Why metadata is written at the end of the file in Apache Parquet?


I wonder why Apache Parquet writes metadata at the end of the file instead of the beginning?

In the official documentation of Apache Parquet, I found that Metadata is written after the data to allow for single pass writing.. Is the metadata written at the end to ensure the integrity of the file? I don't understand what this sentence really means, if someone could explain it to me, I'd appreciate it.


Solution

  • I think the main reason is so you can write bigger than memory data to the same file.

    The meta data contains information about the schema of the data (type of the columns) and its shape (number of row groups, size of each row groups).

    So in order to generate the metadata you need to know what the data is made of. This can be a problem if your data doesn't fit in memory.

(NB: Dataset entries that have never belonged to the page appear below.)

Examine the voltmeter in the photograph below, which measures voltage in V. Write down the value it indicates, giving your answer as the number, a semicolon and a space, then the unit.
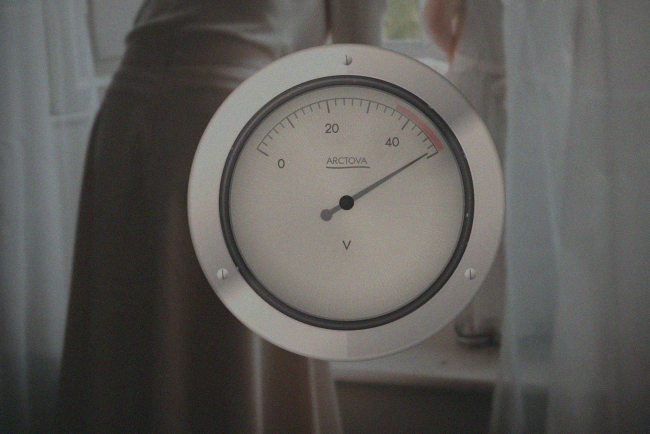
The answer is 49; V
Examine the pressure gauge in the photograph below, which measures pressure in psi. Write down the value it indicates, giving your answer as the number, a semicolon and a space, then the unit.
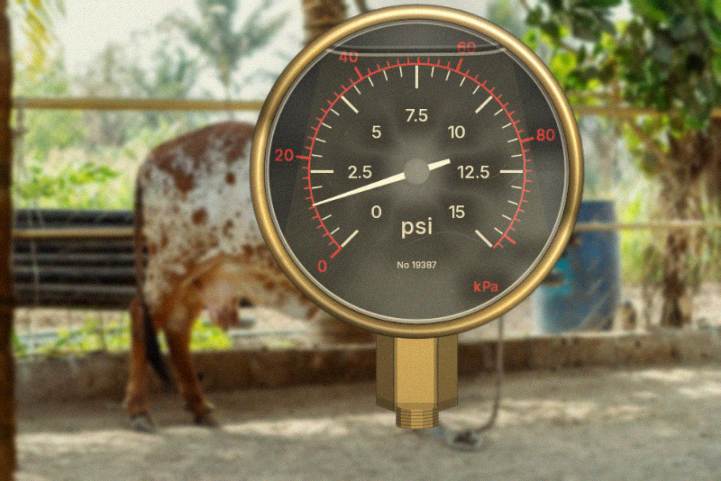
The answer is 1.5; psi
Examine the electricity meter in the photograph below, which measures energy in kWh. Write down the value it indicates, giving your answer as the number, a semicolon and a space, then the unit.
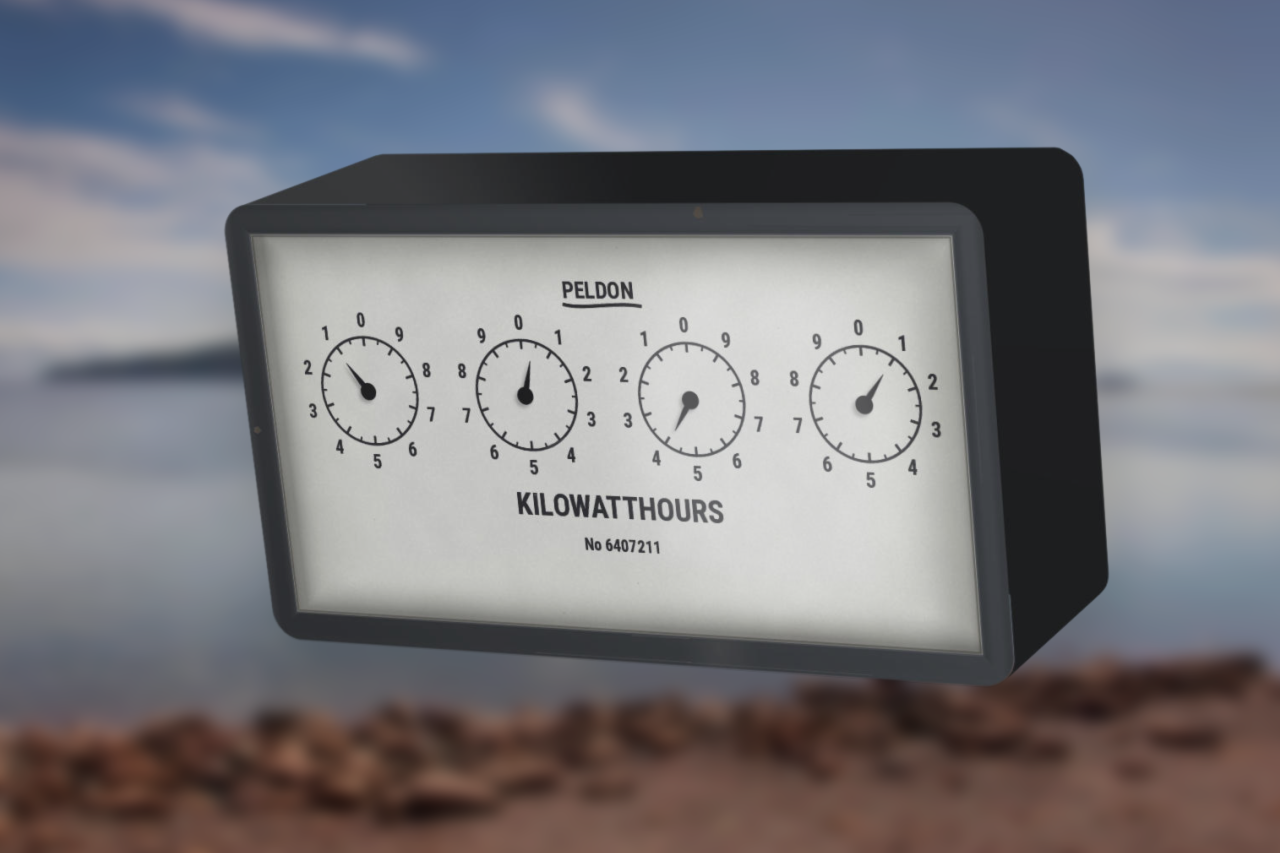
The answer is 1041; kWh
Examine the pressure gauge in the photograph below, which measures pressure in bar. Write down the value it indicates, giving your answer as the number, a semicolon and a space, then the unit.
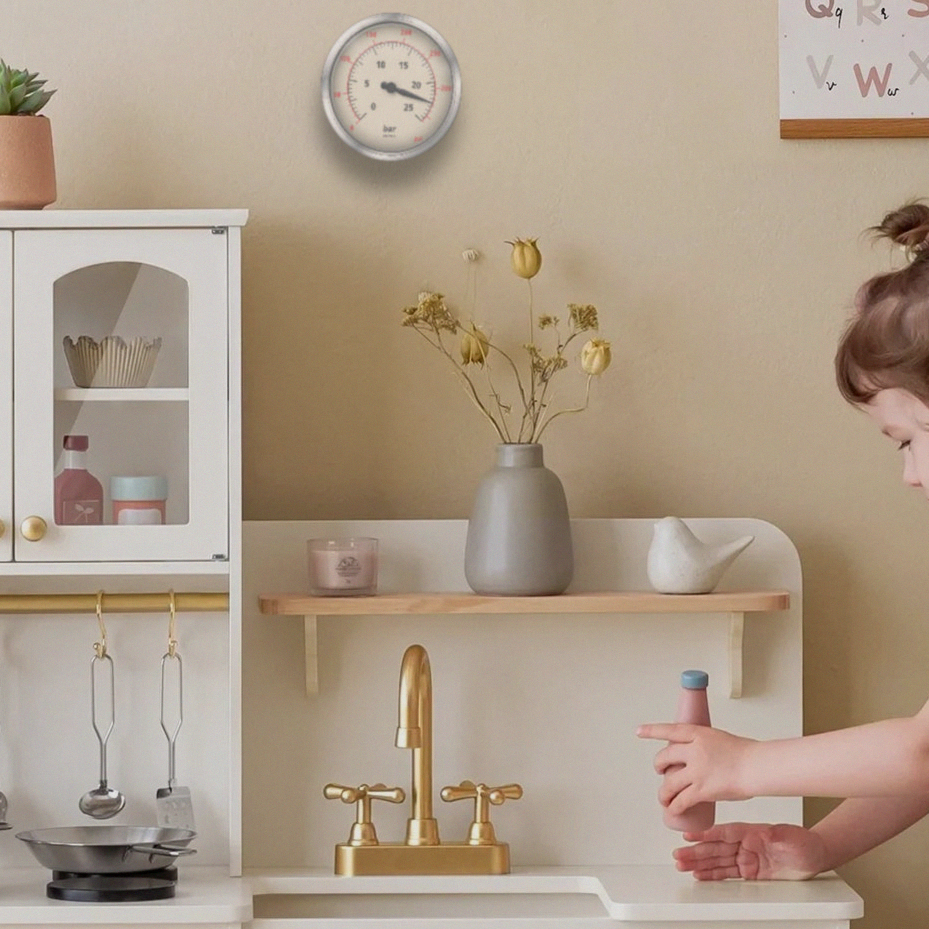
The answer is 22.5; bar
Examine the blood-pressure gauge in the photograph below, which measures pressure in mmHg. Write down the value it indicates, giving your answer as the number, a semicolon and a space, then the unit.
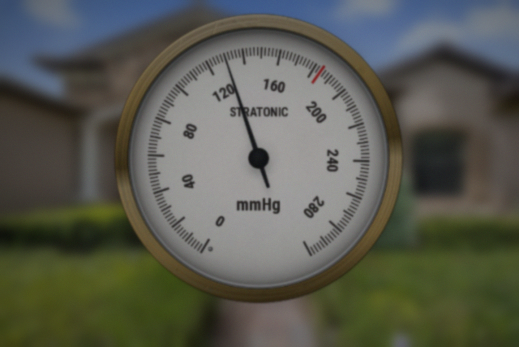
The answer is 130; mmHg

    In this case, you should still be able to split your data in manageable row groups (that fit in memory) and append them to the file one by one, keeping track of the meta data, and appending the meta data at the end.

    import pyarrow as pa
    import pyarrow.parquet as pq
    
    
    schema = pa.schema([pa.field("col1", pa.int32())])
    
    with pq.ParquetWriter("table.parquet", schema=schema) as file:
        for i in range(0, 10):
            file.write(pa.table({"col1": [i] * 10}, schema=schema))
    

    If you're looking for an alternative where the data can be streamed, with the meta data being written at the beginning, you should look at the arrow IPC format.